God in Christ is God in our meat, in a body, in our flesh.

That God in Christ did this was a total and complete surprise, an unexpected revelation. In fact, it was so surprising that it was not immediately apparent to all those who would meet God in the flesh that this was what God had done and many who met him or heard about his incarnation just couldn’t believe that it was possible. As it was then, so it is now. It’s just so incredible. It’s too beautiful to be true- but it is!

Why God did this is as astounding as that God did this.

God in Christ accepted a human nature and lived a real human life so that we might share in his own divine life. This is his gift, his grace. He has given each of us a human life, but he wants to give us more than what this human life offers. He wants us to share in his divine life, a divine life that opens up possibilities for us that we would not have otherwise.

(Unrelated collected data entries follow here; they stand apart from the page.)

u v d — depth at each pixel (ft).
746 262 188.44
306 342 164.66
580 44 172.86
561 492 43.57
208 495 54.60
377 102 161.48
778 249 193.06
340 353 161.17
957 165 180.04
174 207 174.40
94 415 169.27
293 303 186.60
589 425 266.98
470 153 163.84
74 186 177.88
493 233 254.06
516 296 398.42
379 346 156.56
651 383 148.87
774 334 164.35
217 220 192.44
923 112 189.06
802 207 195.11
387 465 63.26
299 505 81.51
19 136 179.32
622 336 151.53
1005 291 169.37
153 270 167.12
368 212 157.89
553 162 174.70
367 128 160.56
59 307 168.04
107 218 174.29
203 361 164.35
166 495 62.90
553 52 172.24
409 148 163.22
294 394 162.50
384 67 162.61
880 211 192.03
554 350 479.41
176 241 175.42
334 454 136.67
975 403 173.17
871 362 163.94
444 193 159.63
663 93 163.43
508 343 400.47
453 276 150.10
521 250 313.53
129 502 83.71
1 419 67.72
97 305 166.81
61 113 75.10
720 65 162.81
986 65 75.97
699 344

The early sages of the Church called this gift for us, this grace of the Incarnation a “marvelous exchange”. God accepted from us a human nature so that we could receive from him a share of his divine nature. The purpose and meaning of our existence is revealed to us when we accept this gift.

Just as the Incarnation of God in Christ is a matter of flesh, a matter of body and blood, so also is the gift we receive from God in Christ’s marvelous exchange. The same divine life and presence that was revealed to the world over two thousand years ago, reveals itself to us, gives itself to us as a gift, as a grace in a revelation just as wonderful and mysterious. We call this this revelation the Blessed Sacrament, Holy Communion, the Eucharist of Christ’s Body and Blood.

Over two thousand years ago God in Christ revealed himself to the world in body and in blood, and he extends that revelation to us through the centuries in the Body and Blood of the Blessed Sacrament.

This is why we Christians come here, on this the day that the birth of God in our world is celebrated. We come to the Christ-Mass. The mystery of God in Christ revealed in Bethlehem is the mystery of God in Christ revealed in the Sacrament of his Body and his Blood. It is here, at the Christ-Mass, that the “marvelous exchange” is accomplished anew and we behold the same mystery that the Holy Virgin received with love, that Joseph guarded with vigilance and care, that the angels proclaimed in shouts of glory, and that the shepherds drew close in awe- the same mystery that was illuminated by the light of Bethlehem’s star is the mystery given to us in the Christ-Mass.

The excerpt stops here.